Lisciano Niccone, ecco il rinnovato monumento ai caduti: completato il restyling della piazza del paese

Il restauro della stele conclude gli interventi di riqualificazione che hanno interessato il cuore del paese

Alessandro Minestrini

LISCIANO NICCONE (Perugia) –  Tutta la comunità liscianese in festa. E’ stata svelata nel pomeriggio di domenica 6 agosto, dopo l’intervento di restauro che l’ha interessata, la rinnovata stele in memoria dei 68 cittadini di Lisciano Niccone deceduti nel corso della prima guerra mondiale.

Il monumento, risalente al 1923, è posizionato in piazza della Repubblica, lo spazio principale del borgo, oggetto di un importante lavoro di riqualificazione dal valore di 181mila euro. La nuova piazza del paese è stata inaugurata lo scorso anno e, in seguito allo scoprimento della stele, il centro di Lisciano può essere dichiarato completamente rinnovato.
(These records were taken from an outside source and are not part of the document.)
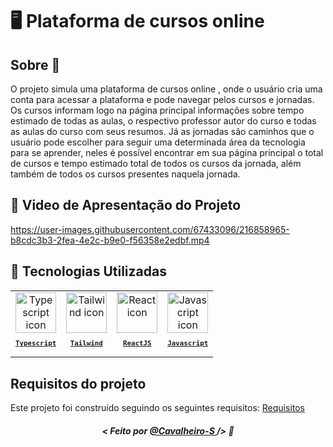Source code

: # 🖥️ Plataforma de cursos online

## Sobre :memo:
O projeto simula uma plataforma de cursos online , onde o usuário cria uma conta para acessar a plataforma e pode navegar pelos cursos e jornadas. Os cursos informam logo na página principal informações sobre tempo estimado de todas as aulas, o respectivo professor autor do curso e todas as aulas do curso com seus resumos. Já as jornadas são caminhos que o usuário pode escolher para seguir uma determinada área da tecnologia para se aprender, neles é possível encontrar em sua página principal o total de cursos e tempo estimado total de todos os cursos da jornada, além também de todos os cursos presentes naquela jornada.

## 🎥 Video de Apresentação do Projeto
https://user-images.githubusercontent.com/67433096/216858965-b8cdc3b3-2fea-4e2c-b9e0-f56358e2edbf.mp4


## 🚀 Tecnologias Utilizadas

<table>
  <tr>
    <td align="center">
      <a href="https://www.typescriptlang.org/">
        <img src="https://skillicons.dev/icons?i=ts" width="65px" alt="Typescript icon"/><br>
        <sub>
          <b>
            <pre>Typescript</pre>
          </b>
        </sub>
      </a>
    </td>
    <td align="center">
    <a href="https://tailwindcss.com/">
        <img src="https://skillicons.dev/icons?i=tailwind" width="65px" alt="Tailwind icon"/><br>
        <sub>
          <b>
            <pre>Tailwind</pre>
          </b>
        </sub>
      </a>
    </td>
    <td align="center">
      <a href="https://pt-br.reactjs.org/">
        <img src="https://skillicons.dev/icons?i=react" width="65px" alt="React icon"/><br>
        <sub>
          <b>
            <pre>ReactJS</pre>
          </b>
        </sub>
      </a>
    </td>
    <td align="center">
      <a href="https://developer.mozilla.org/en-US/docs/Web/JavaScript/">
        <img src="https://skillicons.dev/icons?i=js" width="65px" alt="Javascript icon"/><br>
        <sub>
          <b>
            <pre>Javascript</pre>
          </b>
        </sub>
      </a>
    </td>
    </tr>
</table>

## Requisitos do projeto 
Este projeto foi construído seguindo os seguintes requisitos:
<a href="https://pricey-tarsal-1ab.notion.site/Projeto-Front-end-3f05e78b71bd49edbbed18d2d444e3d0">Requisitos<a/>


##### <p align="center"> <strong> < Feito por <a href="https://github.com/Cavalheiro-S"> @Cavalheiro-S  </a> /> </strong>  :wave:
L’intervento di restauro – oramai necessario – è stato fortemente voluto dall’amministrazione comunale, nella ricorrenza del centenario del sacrari ed è stato finanziato completamente con fondi propri di bilancio.
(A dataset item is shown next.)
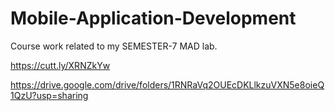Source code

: # Mobile-Application-Development
Course work related to my SEMESTER-7 MAD lab.

https://cutt.ly/XRNZkYw

https://drive.google.com/drive/folders/1RNRaVq2OUEcDKLlkzuVXN5e8oieQ1QzU?usp=sharing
La cerimonia di scoprimento del monumento è avvenuta alla presenza dal sindaco Gianluca Moscioni, di autorità civili e militari e del parroco del paese, don Filippo che impartito la benedizione all’opera.
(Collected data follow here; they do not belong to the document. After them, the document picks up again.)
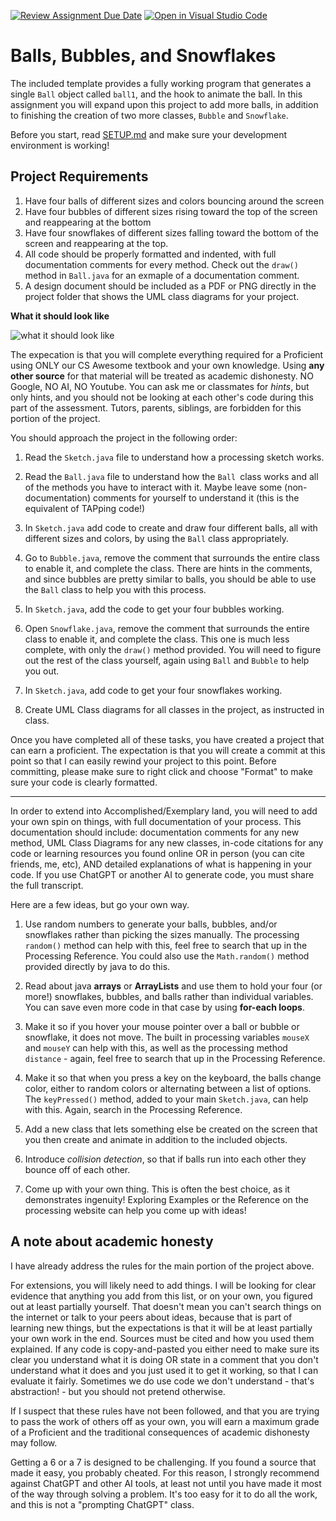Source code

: [![Review Assignment Due Date](https://classroom.github.com/assets/deadline-readme-button-22041afd0340ce965d47ae6ef1cefeee28c7c493a6346c4f15d667ab976d596c.svg)](https://classroom.github.com/a/zMyAQJKq)
[![Open in Visual Studio Code](https://classroom.github.com/assets/open-in-vscode-2e0aaae1b6195c2367325f4f02e2d04e9abb55f0b24a779b69b11b9e10269abc.svg)](https://classroom.github.com/online_ide?assignment_repo_id=16742990&assignment_repo_type=AssignmentRepo)
# Balls, Bubbles, and Snowflakes

The included template provides a fully working program that generates a single `Ball` object called `ball1`, and the hook to animate the ball. In this assignment you will expand upon this project to add more balls, in addition to finishing the creation of two more classes, `Bubble` and `Snowflake`.

Before you start, read [SETUP.md](SETUP.md) and make sure your development environment is working!

## Project Requirements

1. Have four balls of different sizes and colors bouncing around the screen
2. Have four bubbles of different sizes rising toward the top of the screen and reappearing at the bottom
3. Have four snowflakes of different sizes falling toward the bottom of the screen and reappearing at the top.
4. All code should be properly formatted and indented, with full documentation comments for every method. Check out the `draw()` method in `Ball.java` for an exmaple of a documentation comment.
5. A design document should be included as a PDF or PNG directly in the project folder that shows the UML class diagrams for your project.
   
**What it should look like**

![what it should look like](Animation2.gif)

The expecation is that you will complete everything required for a Proficient using ONLY our CS Awesome textbook and your own knowledge. Using **any other source** for that material will be treated as academic dishonesty. NO Google, NO AI, NO Youtube. You can ask me or classmates for *hints*, but only hints, and you should not be looking at each other's code during this part of the assessment. Tutors, parents, siblings,  are forbidden for this portion of the project.

You should approach the project in the following order:

1) Read the `Sketch.java` file to understand how a processing sketch works.
   
2) Read the `Ball.java` file to understand how the `Ball `class works and all of the methods you have to interact with it. Maybe leave some (non-documentation) comments for yourself to understand it (this is the equivalent of TAPping code!)
   
3) In `Sketch.java` add code to create and draw four different balls, all with different sizes and colors, by using the `Ball` class appropriately.
   
4) Go to `Bubble.java`, remove the comment that surrounds the entire class to enable it, and complete the class. There are hints in the comments, and since bubbles are pretty similar to balls, you should be able to use the `Ball` class to help you with this process.
   
5) In `Sketch.java`, add the code to get your four bubbles working.
   
6) Open `Snowflake.java`, remove the comment that surrounds the entire class to enable it, and complete the class. This one is much less complete, with only the `draw()` method provided. You will need to figure out the rest of the class yourself, again using `Ball` and `Bubble` to help you out.

7) In `Sketch.java`, add code to get your four snowflakes working.
   
8) Create UML Class diagrams for all classes in the project, as instructed in class.

Once you have completed all of these tasks, you have created a project that can earn a proficient. The expectation is that you will create a commit at this point so that I can easily rewind your project to this point. Before committing, please make sure to right click and choose "Format" to make sure your code is clearly formatted.

---

In order to extend into Accomplished/Exemplary land, you will need to add your own spin on things, with full documentation of your process. This documentation should include: documentation comments for any new method, UML Class Diagrams for any new classes, in-code citations for any code or learning resources you found online OR in person (you can cite friends, me, etc), AND detailed explanations of what is happening in your code. If you use ChatGPT or another AI to generate code, you must share the full transcript.

Here are a few ideas, but go your own way.

1) Use random numbers to generate your balls, bubbles, and/or snowflakes rather than picking the sizes manually. The processing `random()` method can help with this, feel free to search that up in the Processing Reference. You could also use the `Math.random()` method provided directly by java to do this.
   
2) Read about java **arrays** or **ArrayLists** and use them to hold your four (or more!) snowflakes, bubbles, and balls rather than individual variables. You can save even more code in that case by using **for-each loops**.
   
3) Make it so if you hover your mouse pointer over a ball or bubble or snowflake, it does not move. The built in processing variables `mouseX` and `mouseY` can help with this, as well as the processing method `distance` - again, feel free to search that up in the Processing Reference.
   
4) Make it so that when you press a key on the keyboard, the balls change color, either to random colors or alternating between a list of options. The `keyPressed()` method, added to your main `Sketch.java`, can help with this. Again, search in the Processing Reference.
   
5) Add a new class that lets something else be created on the screen that you then create and animate in addition to the included objects.
   
6) Introduce *collision detection*, so that if balls run into each other they bounce off of each other.
   
7) Come up with your own thing. This is often the best choice, as it demonstrates ingenuity! Exploring Examples or the Reference on the processing website can help you come up with ideas!

## A note about academic honesty

I have already address the rules for the main portion of the project above.

For extensions, you will likely need to add things. I will be looking for clear evidence that anything you add from this list, or on your own, you figured out at least partially yourself. That doesn't mean you can't search things on the internet or talk to your peers about ideas, because that is part of learning new things, but the expectations is that it will be at least partially your own work in the end. Sources must be cited and how you used them explained. If any code is copy-and-pasted you either need to make sure its clear you understand what it is doing OR state in a comment that you don't understand what it does and you just used it to get it working, so that I can evaluate it fairly. Sometimes we do use code we don't understand - that's abstraction! - but you should not pretend otherwise.

If I suspect that these rules have not been followed, and that you are trying to pass the work of others off as your own, you will earn a maximum grade of a Proficient and the traditional consequences of academic dishonesty may follow.

Getting a 6 or a 7 is designed to be challenging. If you found a source that made it easy, you probably cheated. For this reason, I strongly recommend against ChatGPT and other AI tools, at least not until you have made it most of the way through solving a problem. It's too easy for it to do all the work, and this is not a "prompting ChatGPT" class.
«Dopo cento anni – ha detto nel suo discorso il sindaco Moscioni – sostando e riflettendo davanti a questo monumento, scopriamo quanto Lisciano Niccone, abbia dato e sacrificato alla patria, con giovani uomini poco più che ragazzini, strappati a una vita che sembrava immutabile e portati lontano a combattere per ragioni che quasi sempre non comprendevano. Nessuno sarebbe voluto partire, ma lo fece. Nessuno avrebbe voluto combattere, ma lo fece. Raccogliamo il loro insegnamento e il loro sacrificio e continuiamo a dire ai nostri ragazzi che anche oggi la pace e la libertà non sono date per scontate e per sempre».

Dal primo cittadino è stato formulato un ringraziamento a tutti i liscianesi presenti all’evento e alla responsabile dell’ufficio tecnico comunale, Angela Fragale, che ha coordinato i lavori.

Gli applausi dei numerosi cittadini presenti hanno quindi accompagnato lo svelamento della stele. A seguire, l’evento è stato allietato dalle note della fanfara regionale dei bersaglieri “Renato Salucci” e dei giovani musicisti dell’orchestra “Ara coeli”.